The Gentrification of Beijing’s Hutongs Is Evident in Music
In our last column we discussed the “Brooklynization” of Beijing’s hutong neighborhoods, a process that shows parallels with areas like Bushwick. Here we’ll dig a bit deeper into the phenomenon, examining how gentrification in Beijing’s hutong takes on a distinct local shape, for better and for worse, perhaps as the front line of a transformation in urban Chinese culture.
We begin with an extreme case: Nanluoguxiang, Beijing’s best-known hutong. In barely 10 years Nanluoguxiang has been transformed from a sleepy residential alley into a perpetually thronged tourist destination, specializing in throwaway tchotchkes, Tibetan totems and fried food on sticks. It has changed so much that the façade of the inevitable local Starbucks, opened in 2013, manages with brutal irony to be one of the least offensive affronts to the history and culture of the street.
Dominic Johnson-Hill, a British expat who arrived in Beijing in the early ‘90s, first encountered Nanluoguxiang after moving into an artist friend’s apartment there in 2003: “There were xiaomaibu [small bodegas], a couple of restaurants, the kind of stuff you’d find on a normal hutong.” After a number of business ventures he opened his Plastered design shop in 2006, which quickly took off. In his shop’s early days Johnson-Hill ate dinner with his family in the middle of the street, often stretching out for a game of badminton afterwards. Now he can barely walk on Nanluoguxiang for more than a few yards without bombing a tourist selfie.
Having occupied a rare place as a foreign elected official in the commercial section of the neighborhood government for five years, Johnson-Hill saw the development process firsthand. The 2008 Olympics and subsequent construction of a nearby subway station, complemented by advertisements in public transportation, drove foot traffic to its current peak. By 2010, he says, rent on Nanluoguxiang became prohibitively expensive for most creative businesses. In 2016, its many food stalls optimize small storefront space against massive foot traffic, while the hutongs that branch out along the lane are themselves colonized by tourists searching for a more authentic Beijing.
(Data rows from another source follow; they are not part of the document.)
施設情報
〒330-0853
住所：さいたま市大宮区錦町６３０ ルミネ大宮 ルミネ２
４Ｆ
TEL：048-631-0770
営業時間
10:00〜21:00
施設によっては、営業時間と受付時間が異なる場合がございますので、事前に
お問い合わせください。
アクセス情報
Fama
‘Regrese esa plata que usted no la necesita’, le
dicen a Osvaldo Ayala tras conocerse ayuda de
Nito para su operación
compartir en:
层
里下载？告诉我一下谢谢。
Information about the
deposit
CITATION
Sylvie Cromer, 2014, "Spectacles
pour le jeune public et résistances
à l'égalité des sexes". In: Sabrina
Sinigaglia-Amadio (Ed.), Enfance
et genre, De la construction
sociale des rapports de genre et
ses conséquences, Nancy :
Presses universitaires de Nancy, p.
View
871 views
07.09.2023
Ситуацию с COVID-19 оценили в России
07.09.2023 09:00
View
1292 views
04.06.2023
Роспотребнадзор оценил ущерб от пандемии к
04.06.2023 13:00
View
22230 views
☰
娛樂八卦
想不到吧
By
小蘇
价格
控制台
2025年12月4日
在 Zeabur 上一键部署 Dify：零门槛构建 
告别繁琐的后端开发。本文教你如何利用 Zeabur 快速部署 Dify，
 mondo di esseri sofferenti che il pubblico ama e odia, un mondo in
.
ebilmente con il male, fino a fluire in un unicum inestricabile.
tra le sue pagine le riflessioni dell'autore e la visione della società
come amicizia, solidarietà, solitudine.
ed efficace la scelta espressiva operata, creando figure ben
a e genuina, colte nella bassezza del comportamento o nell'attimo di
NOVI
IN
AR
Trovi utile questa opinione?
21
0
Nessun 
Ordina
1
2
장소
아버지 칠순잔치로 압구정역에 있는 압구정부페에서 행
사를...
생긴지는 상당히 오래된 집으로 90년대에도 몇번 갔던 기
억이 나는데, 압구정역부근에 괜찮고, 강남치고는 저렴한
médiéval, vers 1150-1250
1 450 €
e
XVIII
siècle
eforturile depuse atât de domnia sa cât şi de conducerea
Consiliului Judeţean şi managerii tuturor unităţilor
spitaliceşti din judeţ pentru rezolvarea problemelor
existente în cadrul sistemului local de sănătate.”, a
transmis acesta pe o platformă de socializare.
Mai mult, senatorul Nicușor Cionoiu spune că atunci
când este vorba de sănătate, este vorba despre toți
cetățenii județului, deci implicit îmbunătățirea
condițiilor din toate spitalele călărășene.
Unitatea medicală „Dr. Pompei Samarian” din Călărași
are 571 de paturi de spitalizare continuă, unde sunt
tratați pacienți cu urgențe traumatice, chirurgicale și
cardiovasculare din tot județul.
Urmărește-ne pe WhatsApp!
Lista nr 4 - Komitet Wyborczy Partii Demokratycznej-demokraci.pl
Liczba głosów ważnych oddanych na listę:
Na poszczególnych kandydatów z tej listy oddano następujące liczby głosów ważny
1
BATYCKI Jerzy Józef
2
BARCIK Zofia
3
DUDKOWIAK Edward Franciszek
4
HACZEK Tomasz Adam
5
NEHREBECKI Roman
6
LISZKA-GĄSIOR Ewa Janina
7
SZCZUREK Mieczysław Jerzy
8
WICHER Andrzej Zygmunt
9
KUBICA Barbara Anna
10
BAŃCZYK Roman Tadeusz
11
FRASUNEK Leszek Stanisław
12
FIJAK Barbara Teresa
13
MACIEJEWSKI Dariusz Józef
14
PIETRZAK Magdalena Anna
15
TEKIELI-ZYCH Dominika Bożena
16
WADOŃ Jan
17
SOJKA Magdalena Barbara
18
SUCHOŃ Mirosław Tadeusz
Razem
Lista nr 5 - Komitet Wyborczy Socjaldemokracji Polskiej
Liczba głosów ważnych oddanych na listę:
There are more hopeful examples of hutong development. Wudaoying, a quieter alley located a mile northeast, favors a crowd of 20-something Chinese hipsters. Many of the businesses on Wudaoying were opened by locals who studied in Europe and North America and returned to start their own vintage clothing shop or Western restaurant, says artist Rania Ho, co-founder of nearby gallery Arrow Factory.
“After 2008, Beijing opened up to a lot of things. Tastes have changed, and returning students are a driving force in the more commercial parts of Wudaoying. They saw something that they thought was really interesting, and wanted to bring it back.”